#### Requirement:
Leave out the pictures and copy each record below exactly.

#### Information shown:
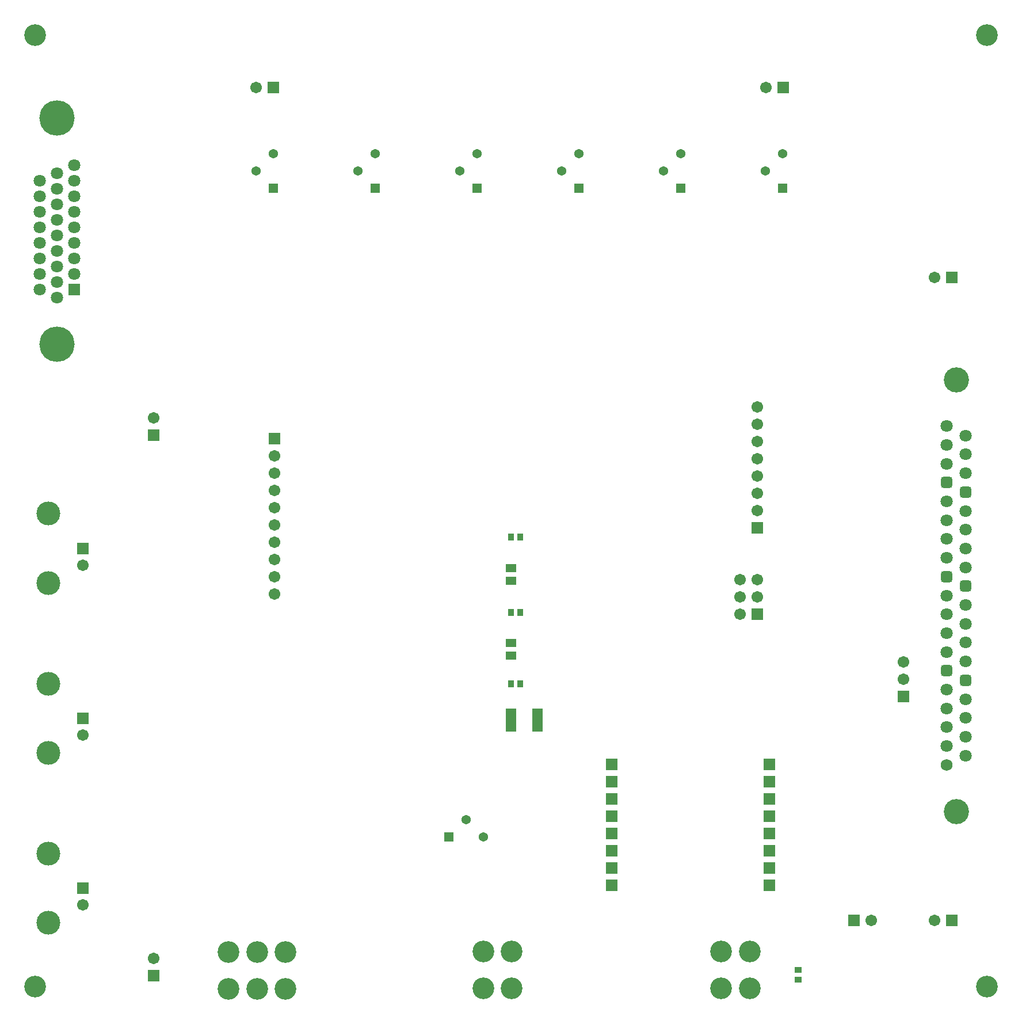
<source format=gbs>
G04*
G04 #@! TF.GenerationSoftware,Altium Limited,Altium Designer,18.0.9 (584)*
G04*
G04 Layer_Color=16711935*
%FSLAX44Y44*%
%MOMM*%
G71*
G01*
G75*
%ADD17R,1.7032X1.7032*%
%ADD18C,1.7032*%
%ADD19R,1.7032X1.7032*%
%ADD20C,1.3712*%
%ADD21R,1.3712X1.3712*%
%ADD22R,1.3712X1.3712*%
%ADD23C,5.2032*%
%ADD24C,1.8032*%
%ADD25R,1.8032X1.8032*%
%ADD26C,3.2032*%
%ADD27C,3.5032*%
G04:AMPARAMS|DCode=28|XSize=1.7272mm|YSize=1.7272mm|CornerRadius=0.4826mm|HoleSize=0mm|Usage=FLASHONLY|Rotation=90.000|XOffset=0mm|YOffset=0mm|HoleType=Round|Shape=RoundedRectangle|*
%AMROUNDEDRECTD28*
21,1,1.7272,0.7620,0,0,90.0*
21,1,0.7620,1.7272,0,0,90.0*
1,1,0.9652,0.3810,0.3810*
1,1,0.9652,0.3810,-0.3810*
1,1,0.9652,-0.3810,-0.3810*
1,1,0.9652,-0.3810,0.3810*
%
%ADD28ROUNDEDRECTD28*%
%ADD29C,1.7272*%
%ADD30C,3.7032*%
%ADD50R,1.0832X0.9232*%
%ADD51R,1.5032X3.4532*%
%ADD52R,1.6032X1.2532*%
%ADD53R,0.9232X1.0832*%
D17*
X1150736Y1373098D02*
D03*
X400736D02*
D03*
X1398236Y1093091D02*
D03*
Y147504D02*
D03*
X1254999D02*
D03*
X1130001Y352096D02*
D03*
Y377496D02*
D03*
X897845Y301042D02*
D03*
Y275642D02*
D03*
Y326442D02*
D03*
Y351842D02*
D03*
Y377242D02*
D03*
X1130001Y326442D02*
D03*
Y301042D02*
D03*
Y275642D02*
D03*
X897845Y199442D02*
D03*
Y224842D02*
D03*
Y250242D02*
D03*
X1130001D02*
D03*
Y224842D02*
D03*
Y199442D02*
D03*
X120000Y195250D02*
D03*
X120000Y445000D02*
D03*
Y695000D02*
D03*
D18*
X1125336Y1373098D02*
D03*
X375336D02*
D03*
X224093Y887164D02*
D03*
X1372836Y1093091D02*
D03*
X224093Y92164D02*
D03*
X1372836Y147504D02*
D03*
X1087138Y648587D02*
D03*
Y623187D02*
D03*
Y597787D02*
D03*
X1112538Y648587D02*
D03*
Y623187D02*
D03*
X1112548Y903118D02*
D03*
Y877718D02*
D03*
Y852318D02*
D03*
Y826917D02*
D03*
Y801517D02*
D03*
Y776117D02*
D03*
Y750717D02*
D03*
X401818Y805777D02*
D03*
Y627977D02*
D03*
Y653377D02*
D03*
Y678777D02*
D03*
Y704177D02*
D03*
Y729577D02*
D03*
Y754977D02*
D03*
Y780377D02*
D03*
Y831177D02*
D03*
X1280399Y147504D02*
D03*
X120000Y170250D02*
D03*
X120000Y420000D02*
D03*
X1327587Y502164D02*
D03*
Y527564D02*
D03*
X120000Y670000D02*
D03*
D19*
X224093Y861764D02*
D03*
Y66764D02*
D03*
X1112538Y597787D02*
D03*
X1112548Y725318D02*
D03*
X401818Y856577D02*
D03*
X1327587Y476764D02*
D03*
D20*
X1124600Y1250400D02*
D03*
X1150000Y1275800D02*
D03*
X974600Y1250400D02*
D03*
X1000000Y1275800D02*
D03*
X683600Y295400D02*
D03*
X709000Y270000D02*
D03*
X850000Y1275800D02*
D03*
X824600Y1250400D02*
D03*
X700000Y1275800D02*
D03*
X674600Y1250400D02*
D03*
X550000Y1275800D02*
D03*
X524600Y1250400D02*
D03*
X400000Y1275800D02*
D03*
X374600Y1250400D02*
D03*
D21*
X1150000Y1225000D02*
D03*
X1000000D02*
D03*
X850000D02*
D03*
X700000D02*
D03*
X550000D02*
D03*
X400000D02*
D03*
D22*
X658200Y270000D02*
D03*
D23*
X81669Y1328204D02*
D03*
Y994956D02*
D03*
D24*
X107069Y1166660D02*
D03*
Y1189520D02*
D03*
Y1212380D02*
D03*
Y1235240D02*
D03*
Y1143800D02*
D03*
Y1120940D02*
D03*
Y1098080D02*
D03*
Y1258100D02*
D03*
X81669Y1063790D02*
D03*
X81669Y1086650D02*
D03*
X81669Y1109510D02*
D03*
Y1132370D02*
D03*
Y1155230D02*
D03*
Y1246670D02*
D03*
Y1223810D02*
D03*
Y1200950D02*
D03*
Y1178090D02*
D03*
X56269Y1075220D02*
D03*
Y1098080D02*
D03*
Y1120940D02*
D03*
Y1143800D02*
D03*
Y1235240D02*
D03*
Y1212380D02*
D03*
Y1189520D02*
D03*
Y1166660D02*
D03*
X1390776Y874674D02*
D03*
X1419224Y860704D02*
D03*
Y833018D02*
D03*
Y805332D02*
D03*
X1390776Y819302D02*
D03*
Y736244D02*
D03*
X1419224Y749960D02*
D03*
Y722274D02*
D03*
X1390776Y708558D02*
D03*
Y763930D02*
D03*
Y680872D02*
D03*
X1419224Y666902D02*
D03*
X1390776Y597814D02*
D03*
X1419224Y583844D02*
D03*
Y611530D02*
D03*
X1390776Y570128D02*
D03*
X1419224Y556158D02*
D03*
Y528472D02*
D03*
X1390776Y487070D02*
D03*
Y431698D02*
D03*
Y459384D02*
D03*
X1419224Y445414D02*
D03*
Y417728D02*
D03*
X1390776Y404012D02*
D03*
Y846988D02*
D03*
Y542442D02*
D03*
X1419224Y694588D02*
D03*
X1390776Y625500D02*
D03*
X1419224Y390042D02*
D03*
Y473100D02*
D03*
D25*
X107069Y1075220D02*
D03*
D26*
X418400Y47126D02*
D03*
X334050Y101351D02*
D03*
Y47126D02*
D03*
X418400Y101351D02*
D03*
X376225Y47126D02*
D03*
Y101351D02*
D03*
X1101000Y47770D02*
D03*
X1059000D02*
D03*
X1101000Y102000D02*
D03*
X1059000D02*
D03*
X751000Y47770D02*
D03*
X709000D02*
D03*
X751000Y102000D02*
D03*
X709000D02*
D03*
X50000Y1450000D02*
D03*
X1450000D02*
D03*
Y50000D02*
D03*
X50000D02*
D03*
D27*
X69000Y144250D02*
D03*
Y246250D02*
D03*
X69000Y394000D02*
D03*
Y496000D02*
D03*
Y746000D02*
D03*
Y644000D02*
D03*
D28*
X1390776Y791616D02*
D03*
Y653186D02*
D03*
X1419224Y639216D02*
D03*
Y500786D02*
D03*
X1390776Y514756D02*
D03*
X1419224Y777646D02*
D03*
D29*
X1390776Y376326D02*
D03*
D30*
X1405000Y943000D02*
D03*
Y308000D02*
D03*
D50*
X1172230Y74400D02*
D03*
Y60600D02*
D03*
D51*
X750100Y442170D02*
D03*
X789100D02*
D03*
D52*
X750020Y537000D02*
D03*
Y555500D02*
D03*
Y647000D02*
D03*
Y665500D02*
D03*
D53*
X763900Y495730D02*
D03*
X750100D02*
D03*
X763650Y600980D02*
D03*
X749850D02*
D03*
X763650Y711730D02*
D03*
X749850D02*
D03*
M02*

</source>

#### Solution for this exercise:
<source format=gbs>
G04*
G04 #@! TF.GenerationSoftware,Altium Limited,Altium Designer,18.0.9 (584)*
G04*
G04 Layer_Color=16711935*
%FSLAX44Y44*%
%MOMM*%
G71*
G01*
G75*
%ADD17R,1.7032X1.7032*%
%ADD18C,1.7032*%
%ADD19R,1.7032X1.7032*%
%ADD20C,1.3712*%
%ADD21R,1.3712X1.3712*%
%ADD22R,1.3712X1.3712*%
%ADD23C,5.2032*%
%ADD24C,1.8032*%
%ADD25R,1.8032X1.8032*%
%ADD26C,3.2032*%
%ADD27C,3.5032*%
G04:AMPARAMS|DCode=28|XSize=1.7272mm|YSize=1.7272mm|CornerRadius=0.4826mm|HoleSize=0mm|Usage=FLASHONLY|Rotation=90.000|XOffset=0mm|YOffset=0mm|HoleType=Round|Shape=RoundedRectangle|*
%AMROUNDEDRECTD28*
21,1,1.7272,0.7620,0,0,90.0*
21,1,0.7620,1.7272,0,0,90.0*
1,1,0.9652,0.3810,0.3810*
1,1,0.9652,0.3810,-0.3810*
1,1,0.9652,-0.3810,-0.3810*
1,1,0.9652,-0.3810,0.3810*
%
%ADD28ROUNDEDRECTD28*%
%ADD29C,1.7272*%
%ADD30C,3.7032*%
%ADD50R,1.0832X0.9232*%
%ADD51R,1.5032X3.4532*%
%ADD52R,1.6032X1.2532*%
%ADD53R,0.9232X1.0832*%
D17*
X1150736Y1373098D02*
D03*
X400736D02*
D03*
X1398236Y1093091D02*
D03*
Y147504D02*
D03*
X1254999D02*
D03*
X1130001Y352096D02*
D03*
Y377496D02*
D03*
X897845Y301042D02*
D03*
Y275642D02*
D03*
Y326442D02*
D03*
Y351842D02*
D03*
Y377242D02*
D03*
X1130001Y326442D02*
D03*
Y301042D02*
D03*
Y275642D02*
D03*
X897845Y199442D02*
D03*
Y224842D02*
D03*
Y250242D02*
D03*
X1130001D02*
D03*
Y224842D02*
D03*
Y199442D02*
D03*
X120000Y195250D02*
D03*
X120000Y445000D02*
D03*
Y695000D02*
D03*
D18*
X1125336Y1373098D02*
D03*
X375336D02*
D03*
X224093Y887164D02*
D03*
X1372836Y1093091D02*
D03*
X224093Y92164D02*
D03*
X1372836Y147504D02*
D03*
X1087138Y648587D02*
D03*
Y623187D02*
D03*
Y597787D02*
D03*
X1112538Y648587D02*
D03*
Y623187D02*
D03*
X1112548Y903118D02*
D03*
Y877718D02*
D03*
Y852318D02*
D03*
Y826917D02*
D03*
Y801517D02*
D03*
Y776117D02*
D03*
Y750717D02*
D03*
X401818Y805777D02*
D03*
Y627977D02*
D03*
Y653377D02*
D03*
Y678777D02*
D03*
Y704177D02*
D03*
Y729577D02*
D03*
Y754977D02*
D03*
Y780377D02*
D03*
Y831177D02*
D03*
X1280399Y147504D02*
D03*
X120000Y170250D02*
D03*
X120000Y420000D02*
D03*
X1327587Y502164D02*
D03*
Y527564D02*
D03*
X120000Y670000D02*
D03*
D19*
X224093Y861764D02*
D03*
Y66764D02*
D03*
X1112538Y597787D02*
D03*
X1112548Y725318D02*
D03*
X401818Y856577D02*
D03*
X1327587Y476764D02*
D03*
D20*
X1124600Y1250400D02*
D03*
X1150000Y1275800D02*
D03*
X974600Y1250400D02*
D03*
X1000000Y1275800D02*
D03*
X683600Y295400D02*
D03*
X709000Y270000D02*
D03*
X850000Y1275800D02*
D03*
X824600Y1250400D02*
D03*
X700000Y1275800D02*
D03*
X674600Y1250400D02*
D03*
X550000Y1275800D02*
D03*
X524600Y1250400D02*
D03*
X400000Y1275800D02*
D03*
X374600Y1250400D02*
D03*
D21*
X1150000Y1225000D02*
D03*
X1000000D02*
D03*
X850000D02*
D03*
X700000D02*
D03*
X550000D02*
D03*
X400000D02*
D03*
D22*
X658200Y270000D02*
D03*
D23*
X81669Y1328204D02*
D03*
Y994956D02*
D03*
D24*
X107069Y1166660D02*
D03*
Y1189520D02*
D03*
Y1212380D02*
D03*
Y1235240D02*
D03*
Y1143800D02*
D03*
Y1120940D02*
D03*
Y1098080D02*
D03*
Y1258100D02*
D03*
X81669Y1063790D02*
D03*
X81669Y1086650D02*
D03*
X81669Y1109510D02*
D03*
Y1132370D02*
D03*
Y1155230D02*
D03*
Y1246670D02*
D03*
Y1223810D02*
D03*
Y1200950D02*
D03*
Y1178090D02*
D03*
X56269Y1075220D02*
D03*
Y1098080D02*
D03*
Y1120940D02*
D03*
Y1143800D02*
D03*
Y1235240D02*
D03*
Y1212380D02*
D03*
Y1189520D02*
D03*
Y1166660D02*
D03*
X1390776Y874674D02*
D03*
X1419224Y860704D02*
D03*
Y833018D02*
D03*
Y805332D02*
D03*
X1390776Y819302D02*
D03*
Y736244D02*
D03*
X1419224Y749960D02*
D03*
Y722274D02*
D03*
X1390776Y708558D02*
D03*
Y763930D02*
D03*
Y680872D02*
D03*
X1419224Y666902D02*
D03*
X1390776Y597814D02*
D03*
X1419224Y583844D02*
D03*
Y611530D02*
D03*
X1390776Y570128D02*
D03*
X1419224Y556158D02*
D03*
Y528472D02*
D03*
X1390776Y487070D02*
D03*
Y431698D02*
D03*
Y459384D02*
D03*
X1419224Y445414D02*
D03*
Y417728D02*
D03*
X1390776Y404012D02*
D03*
Y846988D02*
D03*
Y542442D02*
D03*
X1419224Y694588D02*
D03*
X1390776Y625500D02*
D03*
X1419224Y390042D02*
D03*
Y473100D02*
D03*
D25*
X107069Y1075220D02*
D03*
D26*
X418400Y47126D02*
D03*
X334050Y101351D02*
D03*
Y47126D02*
D03*
X418400Y101351D02*
D03*
X376225Y47126D02*
D03*
Y101351D02*
D03*
X1101000Y47770D02*
D03*
X1059000D02*
D03*
X1101000Y102000D02*
D03*
X1059000D02*
D03*
X751000Y47770D02*
D03*
X709000D02*
D03*
X751000Y102000D02*
D03*
X709000D02*
D03*
X50000Y1450000D02*
D03*
X1450000D02*
D03*
Y50000D02*
D03*
X50000D02*
D03*
D27*
X69000Y144250D02*
D03*
Y246250D02*
D03*
X69000Y394000D02*
D03*
Y496000D02*
D03*
Y746000D02*
D03*
Y644000D02*
D03*
D28*
X1390776Y791616D02*
D03*
Y653186D02*
D03*
X1419224Y639216D02*
D03*
Y500786D02*
D03*
X1390776Y514756D02*
D03*
X1419224Y777646D02*
D03*
D29*
X1390776Y376326D02*
D03*
D30*
X1405000Y943000D02*
D03*
Y308000D02*
D03*
D50*
X1172230Y74400D02*
D03*
Y60600D02*
D03*
D51*
X750100Y442170D02*
D03*
X789100D02*
D03*
D52*
X750020Y537000D02*
D03*
Y555500D02*
D03*
Y647000D02*
D03*
Y665500D02*
D03*
D53*
X763900Y495730D02*
D03*
X750100D02*
D03*
X763650Y600980D02*
D03*
X749850D02*
D03*
X763650Y711730D02*
D03*
X749850D02*
D03*
M02*

</source>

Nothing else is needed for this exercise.